== Text excerpt ==
-------
- by oldleftcoastdude
- 2023-03-07 11:59:52
- 144 views
- 5 comments
I got a Biotronik dual chamber pacemaker implant last Thursday (March 2nd) and I'm still getting familiar with all the does and don'ts of living with it.
What I'm confused about here is the power tool restrictions, mainly gas powered ones. We live on 2 1/2 acres of trees, brush, rocks, critters ( well, you get the picture). I have a gas powered weed whacker, 2 gas powered chain saws, a gas powered pole saw and a multitude of electric power tools that, for me, are necessary to keep the place clean and fire safe ( we live in SoCal.)
All of these are now either restricted use or not at all, according to the literature. Does anyone in this forum have experience with all this since you got your pacemaker(s)? Any help will be greatly appreciated.
by Lavender - 2023-03-07 13:27:38
I have a Boston Scientific. I use an electric chainsaw, and other power hand tools. I ride the lawnmower. I just keep everything away from my pacemaker. I haven't used any gas powered stuff because I don't own any🤣
You could call your pacemaker manufacturer with specific questions about tools. Maybe the literature is out dated.
-------
== Available data ==
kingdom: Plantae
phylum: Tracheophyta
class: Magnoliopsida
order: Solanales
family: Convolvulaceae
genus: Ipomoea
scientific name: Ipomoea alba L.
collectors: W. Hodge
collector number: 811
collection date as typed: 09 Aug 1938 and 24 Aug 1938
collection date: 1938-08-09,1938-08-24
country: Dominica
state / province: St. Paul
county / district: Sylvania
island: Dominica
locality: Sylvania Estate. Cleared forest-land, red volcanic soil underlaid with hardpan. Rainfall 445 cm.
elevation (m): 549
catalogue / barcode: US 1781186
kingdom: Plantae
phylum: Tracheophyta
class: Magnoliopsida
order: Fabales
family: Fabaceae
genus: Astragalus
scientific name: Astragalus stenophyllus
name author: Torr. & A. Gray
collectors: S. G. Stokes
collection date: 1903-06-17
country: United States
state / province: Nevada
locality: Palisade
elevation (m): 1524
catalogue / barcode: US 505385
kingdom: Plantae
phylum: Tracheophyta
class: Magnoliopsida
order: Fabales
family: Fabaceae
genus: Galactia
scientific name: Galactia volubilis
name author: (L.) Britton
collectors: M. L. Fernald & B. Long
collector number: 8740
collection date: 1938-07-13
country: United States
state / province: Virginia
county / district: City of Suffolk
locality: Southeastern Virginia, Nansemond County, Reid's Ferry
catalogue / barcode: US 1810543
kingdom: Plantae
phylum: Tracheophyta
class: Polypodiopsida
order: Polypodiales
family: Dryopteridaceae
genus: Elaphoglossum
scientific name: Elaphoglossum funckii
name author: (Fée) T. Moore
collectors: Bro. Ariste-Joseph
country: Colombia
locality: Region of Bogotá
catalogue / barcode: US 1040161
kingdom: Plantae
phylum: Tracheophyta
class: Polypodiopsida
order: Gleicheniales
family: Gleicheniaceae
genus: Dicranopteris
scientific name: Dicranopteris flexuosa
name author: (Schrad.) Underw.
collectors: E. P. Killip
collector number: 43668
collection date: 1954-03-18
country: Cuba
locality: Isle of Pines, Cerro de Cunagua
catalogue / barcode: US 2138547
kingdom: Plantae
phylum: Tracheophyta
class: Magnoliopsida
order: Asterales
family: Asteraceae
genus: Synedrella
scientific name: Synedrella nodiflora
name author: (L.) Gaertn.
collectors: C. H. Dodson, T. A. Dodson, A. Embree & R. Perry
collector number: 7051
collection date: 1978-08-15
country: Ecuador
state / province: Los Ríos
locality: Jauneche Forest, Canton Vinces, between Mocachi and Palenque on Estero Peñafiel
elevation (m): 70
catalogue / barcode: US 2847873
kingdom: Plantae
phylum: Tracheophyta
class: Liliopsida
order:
-------
== Instructions ==
- a) Retype the passage from the pacemaker forum thread, beginning at the words "All of these" and stopping after the words "is out dated.".
- b) Continue the pacemaker forum thread from the point where it ends.

== Solved problems ==
- a)
All of these are now either restricted use or not at all, according to the literature. Does anyone in this forum have experience with all this since you got your pacemaker(s)? Any help will be greatly appreciated.
by Lavender - 2023-03-07 13:27:38
I have a Boston Scientific. I use an electric chainsaw, and other power hand tools. I ride the lawnmower. I just keep everything away from my pacemaker. I haven't used any gas powered stuff because I don't own any🤣
You could call your pacemaker manufacturer with specific questions about tools. Maybe the literature is out dated.

- b)
You are amazing! You haven't even had your device a week and are already focused on getting work done! Good for you! Mental attitude goes a long way in the healing process!🙌🏼
by AgentX86 - 2023-03-07 15:48:22
As Tracey said, you're probably OK but don't take what you hear here as being the final word. For some reason your EP may be particularly concerned about some danger, in your case. Always ask your doctors about restrictions.
My EP told me in no uncertain terms (i.e. told my wife) that I wasn't to use a riding lawn mower or any such tool that has a battery start system (hence an alternator). He also added working on my car with the engine running (again, the alternator). All of that was fine with me. I stopped working on my cars as soon as I could afford not to 😉 and now I'd no longer have to mow the lawn. 😉😉
Gas weed wackers, blowers, except backpack style (too close), chain saws or anything like that was fine. They not only don't have an alternator but are held at arm's length so there was only a miniscule chance of interference.
The concern was that the rotating magnetic field would induce a current in my leads, causing over-sensing. Since I'm dependent with no escape, the chances of something going wrong were too high.
I haven't met others with thie restrictions so it's important that you understand any restrictions.
by Old male - 2023-03-07 16:22:16
Have used chain saws, trimmers, blowers and riding mower for past 9 years without problems. Try to keep at least 12" distance on the hand tools. On riding mower device is 2-3' from engine. No problems.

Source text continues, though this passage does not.